Volume Five, Issue 1, 2008

Special Edition: Assessment meeting the demands of practice

Guest Editors:
Dr Geraldine Lefoe, University of Wollongong and
Professor David Boud, University of Technology, Sydney


We welcome you to the first edition of JUTLP for 2008. This special edition is focussed on meeting the needs of practice through an examination of changes in assessment at the institutional, faculty, course and subject level.

The Special Edition was prompted by a roundtable 'Assessing student learning: Using interdisciplinary synergies to develop good teaching and assessment practice' in Sydney on Tuesday 6th September, 2007 sponsored by the Carrick Institute (now renamed the Australian Learning and Teaching Council). The forum hosted 45 people from around Australia and New Zealand to discuss strategies for improving assessment in the higher education sector. Participants, and those who expressed an interest in the Forum, were invited to develop papers and submit them for consideration in this special issue.

In the first paper, Brown and Littrich report on the roundtable process and critically examine a framework for distributive leadership to improve assessment practice in higher education. Falchikov and Thomson report more broadly on drivers for innovation and the impact that demands of practice have on assessment. They examine internal and external drivers through a review of recent literature in the field.

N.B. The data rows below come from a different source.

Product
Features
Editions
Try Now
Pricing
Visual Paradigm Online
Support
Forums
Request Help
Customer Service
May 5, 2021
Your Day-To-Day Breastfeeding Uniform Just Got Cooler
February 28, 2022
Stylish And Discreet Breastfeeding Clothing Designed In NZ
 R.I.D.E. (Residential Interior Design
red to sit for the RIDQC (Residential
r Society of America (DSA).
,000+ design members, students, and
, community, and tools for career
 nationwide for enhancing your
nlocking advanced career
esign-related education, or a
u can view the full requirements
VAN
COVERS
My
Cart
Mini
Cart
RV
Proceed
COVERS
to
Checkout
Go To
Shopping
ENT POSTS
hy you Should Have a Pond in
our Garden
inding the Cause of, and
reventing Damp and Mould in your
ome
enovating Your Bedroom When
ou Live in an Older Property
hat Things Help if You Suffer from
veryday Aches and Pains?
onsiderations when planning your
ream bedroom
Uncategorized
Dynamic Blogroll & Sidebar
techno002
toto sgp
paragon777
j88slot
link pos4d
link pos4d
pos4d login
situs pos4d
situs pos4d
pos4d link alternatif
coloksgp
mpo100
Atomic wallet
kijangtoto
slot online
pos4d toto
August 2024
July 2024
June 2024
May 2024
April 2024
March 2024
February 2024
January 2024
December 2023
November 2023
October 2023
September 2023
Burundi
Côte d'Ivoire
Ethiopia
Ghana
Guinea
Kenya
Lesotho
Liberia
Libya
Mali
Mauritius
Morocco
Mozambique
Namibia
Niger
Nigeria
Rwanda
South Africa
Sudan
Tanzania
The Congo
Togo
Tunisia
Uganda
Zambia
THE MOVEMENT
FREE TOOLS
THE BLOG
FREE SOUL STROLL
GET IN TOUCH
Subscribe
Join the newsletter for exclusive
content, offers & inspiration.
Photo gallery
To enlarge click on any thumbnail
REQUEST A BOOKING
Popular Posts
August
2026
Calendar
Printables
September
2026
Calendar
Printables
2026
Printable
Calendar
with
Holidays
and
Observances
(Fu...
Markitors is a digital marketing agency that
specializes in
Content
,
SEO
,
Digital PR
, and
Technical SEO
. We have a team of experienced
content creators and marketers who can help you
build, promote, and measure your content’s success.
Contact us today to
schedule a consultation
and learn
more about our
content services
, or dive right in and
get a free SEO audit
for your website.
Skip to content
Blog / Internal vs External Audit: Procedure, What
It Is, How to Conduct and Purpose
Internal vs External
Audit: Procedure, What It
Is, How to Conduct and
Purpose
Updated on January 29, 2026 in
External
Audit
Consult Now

Taylor's paper examines the complexity of assessment practice for first year students in higher education by examining three phases of assessment: assessment for transition, assessment for development and assessment for achievement. She asserts the need to focus on assessment for transition to ensure retention of first year students and provides examples across a number of disciplines.

The final four papers examine disciplinary perspectives on assessment practice. Thompson, Treleaven and their colleagues provide some insight to the integration of graduate attributes within assessment criteria through an online assessment mechanism that has been used in Business Education. In a Faculty of Law, O'Brien and Littrich conducted an audit of the skills curriculum and identified necessary changes required in assessment practice to meet the needs of future lawyers. Based in a Faculty of Creative Arts, Ellmers, Foley and Bennett examine assessment practice in a final year graphic design program to shift the focus from surface to deep approaches to learning through a staged assessment procedure which focuses on reflection. In the final paper Brown examines professional experience in a Bachelor of Teaching through the use of an assessment rubric which is designed to develop a shared language between pre-service teachers, field based colleague teachers and university lecturers.

As editors of this special edition we would like to acknowledge the assistance of the anonymous reviewers who provided detailed and constructive criticism to the authors.